Così, quando diciamo che il sentimento di piacere conseguente dal giudizio estetico esiste solo come disinteressato, stiamo dicendo in fondo, scrive Deleuze, che «la facoltà di sentire nella sua forma superiore non è legislatrice»1: infatti essa non si rivolge a oggetti cui potersi applicare e che le sottostiano, né si correla ad una facoltà determinante (nel secondo senso del termine), che realizzi la sua legislazione. Proprio perché non può determinare gli oggetti, e però nello stesso tempo deve trovare una legge universale a cui ricondurre il particolare, il giudizio riflettente da cui il sentimento superiore è suscitato deve rivolgere su di sé la propria attività, dandosi, in modo di volta in volta diverso, una legge: perciò, più che autonomo, esso dev’essere definito eautonomo2.

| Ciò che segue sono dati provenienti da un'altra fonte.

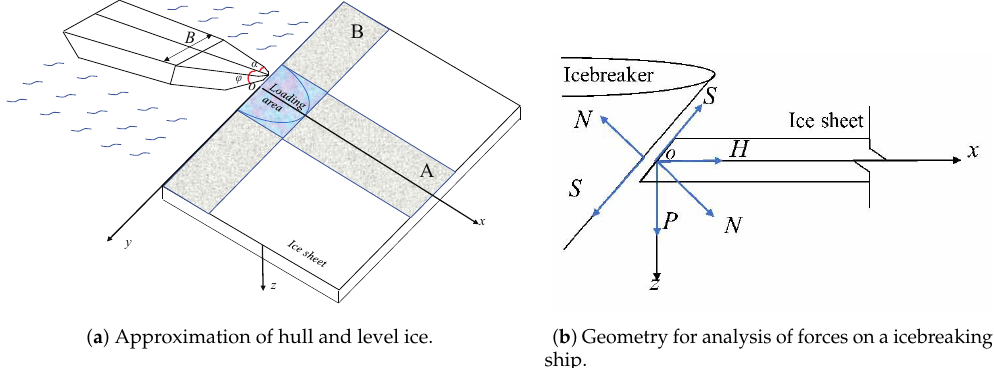
( b ) Geometry for analysis of forces on a icebreaking ship. Figure 1. Overall problem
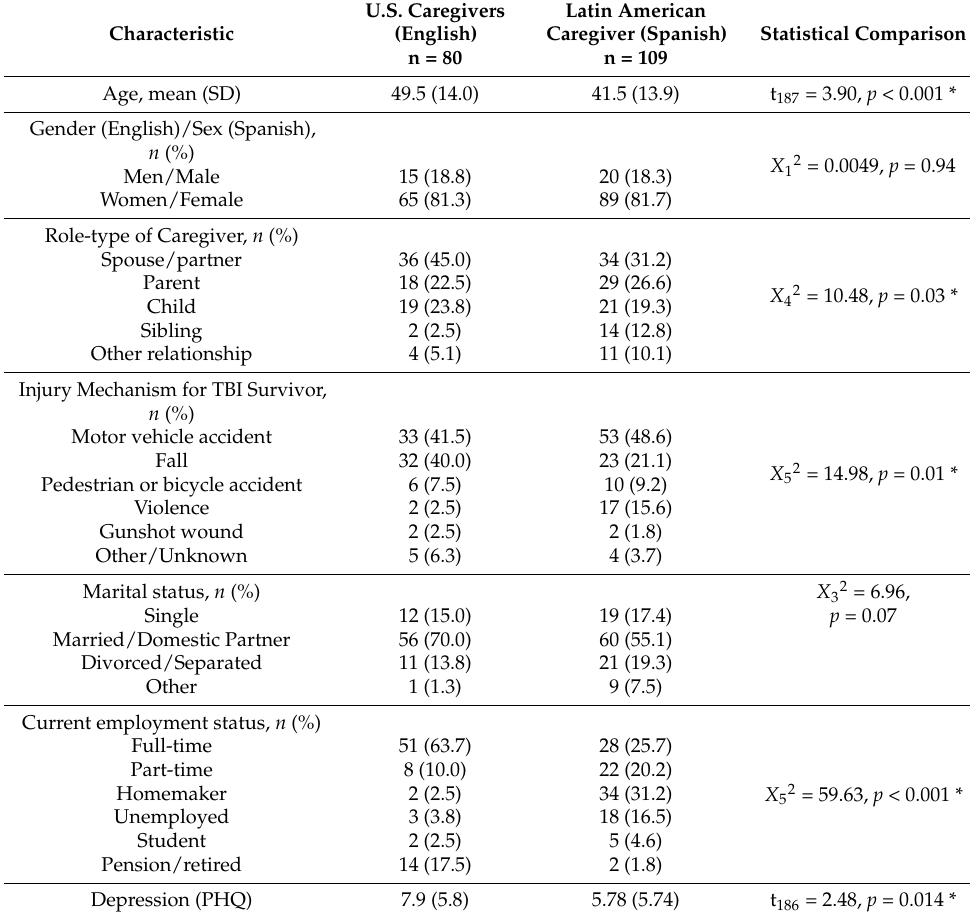
Table 1. Participant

Arrivati a questo punto, non troviamo più alcun accordo determinato tra le facoltà, alcuna legislazione in cui una facoltà prevalente sulle altre stabilisca la regola del rapporto. Cosa significa l’eautonomia del giudizio riflettente se non il fatto che sono tutte le facoltà dell’animo a mostrarsi insieme capaci di quell’accordo libero e senza regola che costituisce nel soggetto la vera e propria condizione di ogni accordo oggettivo, di ogni legislazione? Ecco dunque l’operazione peculiare della facoltà superiore del sentimento: priva di dominio, «essa non esprime delle condizioni a cui un genere di oggetti debba sottostare, ma unicamente delle condizioni soggettive per l’esercizio delle facoltà»3.